The origin of a word ROBOT dates back one hundred years ago in a book of one of the most famous Czech writers.
"But I don't know how to call these artificial workers" - that is what Karel Čapek said to his brother Josef, who was painting one of his pictures at that moment. “I would call them ‘the laborers,’but it sounds too bureaucratic to me,” continued Karel. “Well, call them ‘the robots’ then" Josef answered, holding a paint-brush between his teeth and then he continued to paint. That is how the word “robot” was invented one hundred years ago. Karel Čapek used the word coined by his brother in the famous sci-fi drama R.U.R. (Rossum's Universal Robots). And this word is nowadays used around the world. It is coming from the old Slavic word “robotovat,” which means “to work.”
The robots from a hundred years ago
R.U.R. was written by Karel Čapek in 1920, shortly after the First World War. The creation of this art piece was inspired by the author's interest in the modern technology and also his concerns about the possibility of its abuse against humanity.
The story takes place in an unspecified future, where the robots are carrying out all the work instead of the humans. Over the time, the people become lazy and start to use the robots for fighting in their wars as well. One of the characters, a beautiful girl called Helena, fights for the the robots‘ rights and everyone falls in love with her. She asks one of the scientists to create a soul in each of the robots, and he manages to do it. The robots start to have feelings which lead them to have a rebellion against the human masters.
One of this drama’s themes is how unpredictable the consequences of human interventions with nature can be. R.U.R. has been translated into thirty languages and BBC made a short movie based on this drama in 1938.

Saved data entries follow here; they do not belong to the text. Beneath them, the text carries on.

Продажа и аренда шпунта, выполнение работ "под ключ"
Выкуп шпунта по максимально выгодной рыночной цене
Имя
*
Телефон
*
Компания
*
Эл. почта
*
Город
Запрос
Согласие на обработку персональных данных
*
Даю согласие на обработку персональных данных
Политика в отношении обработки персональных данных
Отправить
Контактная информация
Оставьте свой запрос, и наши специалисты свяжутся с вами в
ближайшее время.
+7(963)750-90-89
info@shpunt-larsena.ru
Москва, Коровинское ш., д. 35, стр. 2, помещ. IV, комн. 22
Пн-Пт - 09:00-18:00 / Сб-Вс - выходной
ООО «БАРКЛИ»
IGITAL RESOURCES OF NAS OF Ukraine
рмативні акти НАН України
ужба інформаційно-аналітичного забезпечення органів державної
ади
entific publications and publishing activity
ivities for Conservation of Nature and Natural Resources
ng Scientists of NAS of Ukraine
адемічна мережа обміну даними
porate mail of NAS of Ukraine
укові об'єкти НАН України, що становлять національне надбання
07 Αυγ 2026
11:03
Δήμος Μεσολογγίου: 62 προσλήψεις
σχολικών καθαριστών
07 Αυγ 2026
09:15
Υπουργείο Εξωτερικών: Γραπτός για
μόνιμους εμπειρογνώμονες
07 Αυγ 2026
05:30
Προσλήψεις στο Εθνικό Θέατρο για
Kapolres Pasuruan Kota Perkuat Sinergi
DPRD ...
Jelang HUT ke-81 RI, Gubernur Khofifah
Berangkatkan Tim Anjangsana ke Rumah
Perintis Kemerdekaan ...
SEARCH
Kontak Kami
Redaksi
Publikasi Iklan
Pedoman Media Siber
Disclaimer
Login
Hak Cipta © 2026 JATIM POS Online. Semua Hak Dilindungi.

The author’s own story and its tragic end
Karel Čapek was one of the most respected authors and journalists of the First Czechoslovak Republic (1918-1938). He even came to be a friend of Masaryk, who was the Czechoslovakian President at that time. Karel Čapek was against totalitarianism of any kind, and he had been promoting the tolerance and the decency towards the people.
By the latter 30's, the power of Nazism was rising, Masaryk had died and Beneš became the new President. In 1938, the Munich Agreement was signed, which meant that Czech Sudetenland territory became a part of Germany. Beneš emigrated to Britain, and the people were looking for a scapegoat for this tragic situation. Karel Čapek was one of the last representatives of democracy in the country, so all the peoples‘ rage was directed at him.
Karel Čapek received many anonymous letters and calls, and the windows of his house were broken several times. He was getting so stressed from his situation that it started to affect his physical health, and he eventually died from pneumonia at the end of 1938. Even if he would survive from his illness, chances were that he would have suffered the same fate as his brother. He, himself, spent the whole Second World War in a concentration camp where he died before the war ended.
But before his life ended tragically...
Karel Čapek wrote many more books other than the R.U.R., and they have been translated into English. He also translated some of the French poetry into the Czech language. He travelled a lot and wrote several travel books. He also liked gardening and wrote a book about that too.
Generally, he was trying to unite the people instead of dividing them and making them fight. He wanted the people to realise that the truth was not absolute in itself, but it is dependent on the people and what they make it to be.